5.      Latihan melipat, latihan ini diawali dengan dua lipatan, empat lipatan
dan seterusnya dengan berbagai kombinasi batas kemampuan anak.
6.      Mengelem dan menempel, pertama-tama yaitu dengan menggunakan
telunjuk jari unruk mengelem dan mengulasnya agar tidak terjadi
kecerobohan. Untuk dapat lebih melekat, taruhlah secarik kertas atau kain
diatasnya dan tekan. Apabila anak mampu mengerjakan dengan baik dan rapi,
berilah pujian sebagai tanda penghargaan jerih payahnya.
7.      Menggunting dan memotong, dapat diawali dengan menggunting
bentuk sembarang, kemudian menggunting dengan cara yang lurus dan
dilanjutkan dengan menggunting dengan garis-garis melengkung.
8.      Latihan menyobek,  untuk latihan ini harus menggunakan dua
tangannya, dimulai menyobek menjadi bagian-bagian besar hingga menjadi
bagian yang sekecil-kecilnya. Hasil sobekan kertas tersebut selanjutnya dapat
dipergunakan untuk membuat rumah, pohon, gunung, dan lain-lain dengan
cara menempelkan dikertas yang masih utuh.
9.      Jarum dan benang, untuk kepentingan tersebut dibutuhkan semacam alat
bordir yang mula-mula harus ditusuk-tusukkan. Selanjutnya anak dapat
dilatih menggunakan kain strimin yang kasar atau kain wol yang tebal dan
sederhana. Dengan menggunakan jarus dan benang, anak tunagrahita dapat
membuat hiasan dinding, alas baki, tas dan sebagainya.
Model permainan lain yang dapat dilakukan untuk pengembangan kemampuan
anak tunagrahita yaitu bermain yang mengandung unsur olahraga. Misalnya
berjalan diatas bangku, berjalan dengan beban dan tanpa beban dikepala melewati
titian garis atau tali dengan posisi lurus, melengkung, dan bulat.
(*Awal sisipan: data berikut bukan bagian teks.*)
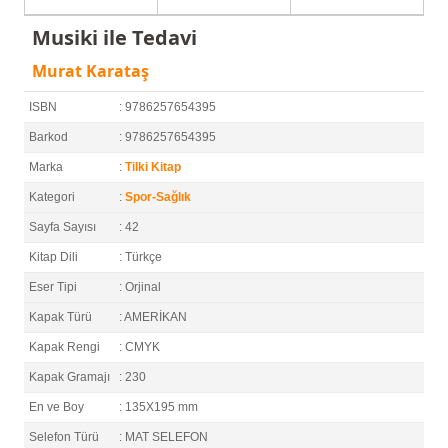
Musiki ile Tedavi
Murat Karataş
ISBN
: 9786257654395
Barkod
: 9786257654395
Marka
:
Tilki Kitap
Kategori
:
Spor-Sağlık
Sayfa Sayısı
: 42
Kitap Dili
: Türkçe
Eser Tipi
: Orjinal
Kapak Türü
: AMERİKAN
Kapak Rengi
: CMYK
Kapak Gramajı
: 230
En ve Boy
: 135X195 mm
Selefon Türü
: MAT SELEFON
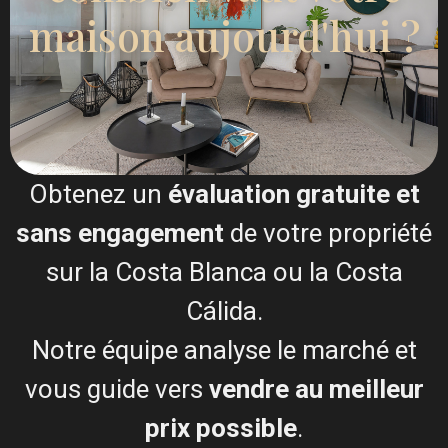
maison aujourd'hui ?
Obtenez un
évaluation gratuite et
sans engagement
de votre propriété
sur la Costa Blanca ou la Costa
Cálida.
ÉCOLE ESENTYA
Notre équipe analyse le marché et
L'école Esentya est bien plus qu'un simple cours :
vous guide vers
vendre au meilleur
c'est un lieu d'apprentissage, de développement et
prix possible
.
de vie communautaire.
Latihan lain yang
menggunakan alat, misalnya menbribel bola, menendang bola, melempar dan
menangkap bola, berlari memindahkan bendera, dan lain-lain.
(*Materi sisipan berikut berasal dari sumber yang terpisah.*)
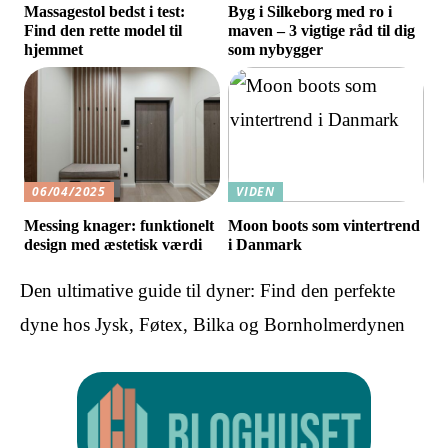
Massagestol bedst i test:
Byg i Silkeborg med ro i
Find den rette model til
maven – 3 vigtige råd til dig
hjemmet
som nybygger
06/04/2025
VIDEN
Messing knager: funktionelt
Moon boots som vintertrend
design med æstetisk værdi
i Danmark
Den ultimative guide til dyner: Find den perfekte
dyne hos Jysk, Føtex, Bilka og Bornholmerdynen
Khusus yang sifatnya kelompok, pengembangan aktivitas bermain pada anak
tunagrahita materinya dapat digali dari permainan-permainan tradisional,
pendidikan olahraga, atau kombinasi keduanaya. Misalnya bermain menjala ikan,
lempar dan tangkap bola, memuluk bola disela-sela kaki, dan sebagainya.

BAB III
PENUTUP

A.      Simpulan
Anak tunagrahita yaitu anak yang memiliki tingkat kecerdasan yang
sedemikian rendahnya sehingga untuk meniti tugas perkembangannya.
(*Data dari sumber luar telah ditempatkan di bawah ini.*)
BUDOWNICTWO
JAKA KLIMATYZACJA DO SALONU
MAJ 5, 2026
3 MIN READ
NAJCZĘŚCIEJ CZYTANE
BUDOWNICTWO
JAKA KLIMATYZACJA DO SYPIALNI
Indikasinya dapat dilihat pada angka tes kecerdasan, seperti IQ 0-25
dikategorikan idiot, IQ 25-50 dikategorikan imbecil, dan IQ 50-75 kategori  debil
atau moron. Ketunagrahitaan disebabkan karena faktor endogen dan faktor
eksogen. Keterlambatan perkembangan kognitif pada anak tunagrahita menjadi
masalah besar bagi anak tunagrahita ketika meniti tugas perkembangannya. Maka
butuh pengembangan kemampuan bahasa dan bicara dan membantu penyesuaian
sosial anak tunagarahita serta modifikasi tingkalaku agar mampu
mengembangkan intelektualnya.
B.       Saran
Anak tunagrahita memang memiliki kemampuan yang rendah
dibandingkan  dengan anak normal lainnya, maka perlu adanya perhatian khusus
terhadap mereka untuk dilatih, dibimbing, dan diberi kesempatan serta dukungan
agar mereka mampu mengembangkan seluruh potensinya agar dapat mandiri dan
memiliki harga diri dihadapan orang lain disekitarnya. 
DAFTAR PUSTAKA

Rochyadi, Endang. 2005. Pengembangan Program Pembelajaran


Individual Bagi Anak Tunagrahita.  Jakarta: Departemen Pendidikan
Nasional.
Efendi, Mohammad. 2006. Pengantar Psikopedagogik Anak
Berkelainan. Jakarta: Bumi Aksara.
Delphie, Bandi. 2006. Pembelajaran Anak Tunagrahita. Bandung: PT
Refika Aditama.
Delphie, Bandi. 2006. Pembelajaran Anak Berkebutuhan
Khusus.  Bandung: PT Refika Aditama.